Having sold more than 100 million smartphones in 2019, vendors such as Xiaomi already have an existing user base ready to adopt their Mi Pay and Mi Credit platforms.

Phone companies such as Xiaomi have the technological backbone to support sophisticated solutions to step into the market, pointed out Vikram Singh, lead of financial services, Xiaomi India. “Given the huge base of Xiaomi smartphones in India, it makes Mi Pay an automatic go-to option for UPI-based payment. The benefits of Mi Pay are its deep integration within MI User Interface (MIUI) across contacts, SMS and app vault where one can send and receive money directly within these services," said Singh. While Samsung Pay also supports near-field communication and magnetic secure transmission payments allowing users to tap and pay on a payment machine, Xiaomi’s Mi Pay supports scan and pay, allowing users to pay by scanning a QR code. Xiaomi also has a lending solution called Mi Credit, which provides loans of up to 1 lakh.

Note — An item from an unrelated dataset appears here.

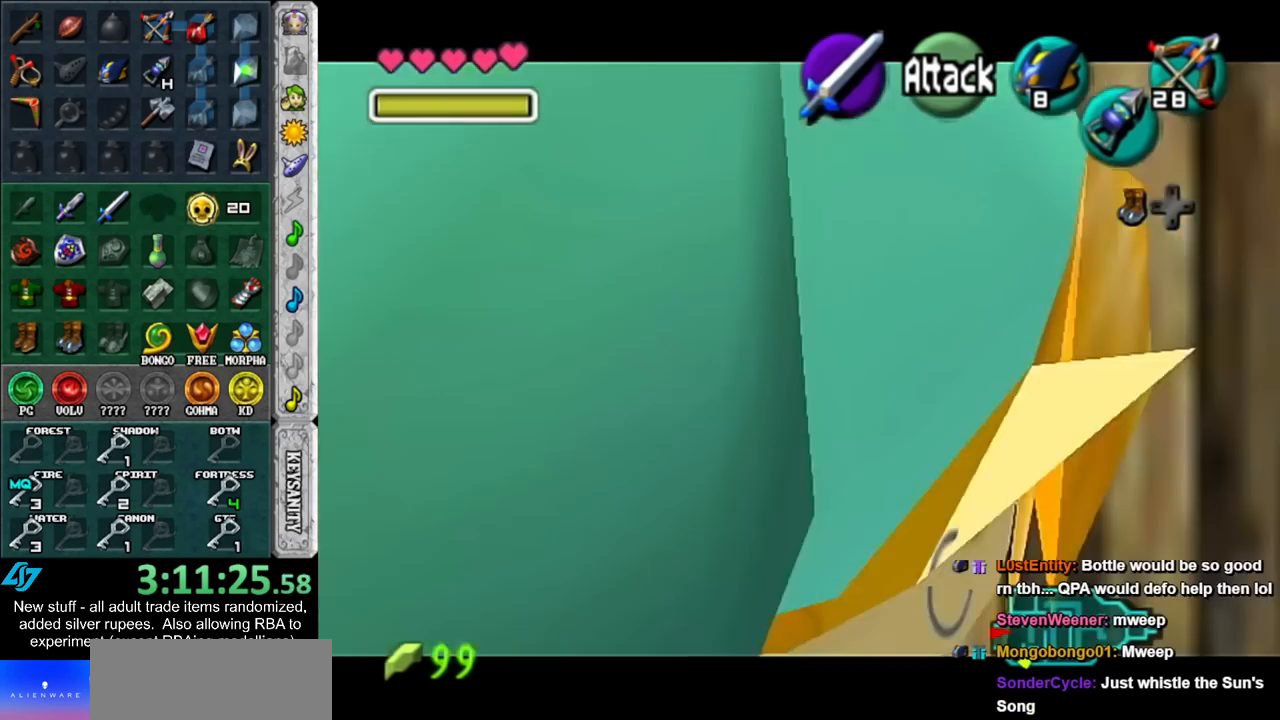
{"buttons": ["L1"], "left_stick": "center", "right_stick": "center", "events": [[50, "Z", "up"]]}
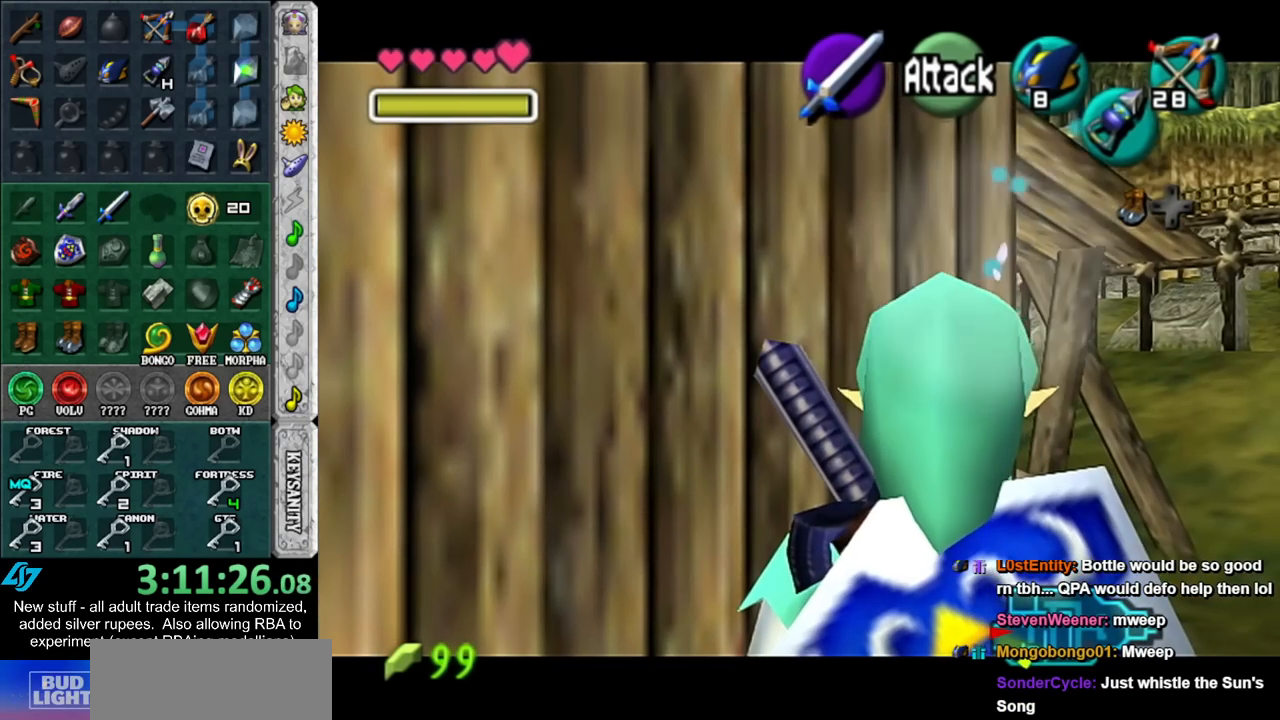
{"buttons": ["L1"], "left_stick": "center", "right_stick": "center", "events": []}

The ease with which regulators have welcomed new players such as Google, Amazon, and Facebook into payments in India has spurred the interest from phone companies. “The Reserve Bank of India has made sure that appropriate regulations are in place to ensure customer safety and that applies to all entities, local or foreign. These regulations and frameworks have so far worked well in the interest of customers by helping to keep their money safe and resolving any issues," said Surya.

Despite the fact that many of these phone companies belong to China, their payments services are expected to do well, especially with strong regulations in place, which will get a further boost from the data protection laws when they are enforced. “When people use payment apps they look for convenience and security parameters and don’t really care about the country or even the brand behind it. Individual awareness and how regulation around them works will also determine which platform gets priority," said Vishal Jain, partner at Deloitte India.

Though companies such as Google, Amazon, and Samsung had the early mover’s advantage, Xiaomi and Realme seem well placed to carve a space of their own as the size of the digital payments market is going to grow from here. Smartphone makers could well emerge as formidable competition to incumbent digital payments players, given that some of them already have strong customer engagement and brand strength, according to Hodiwalla.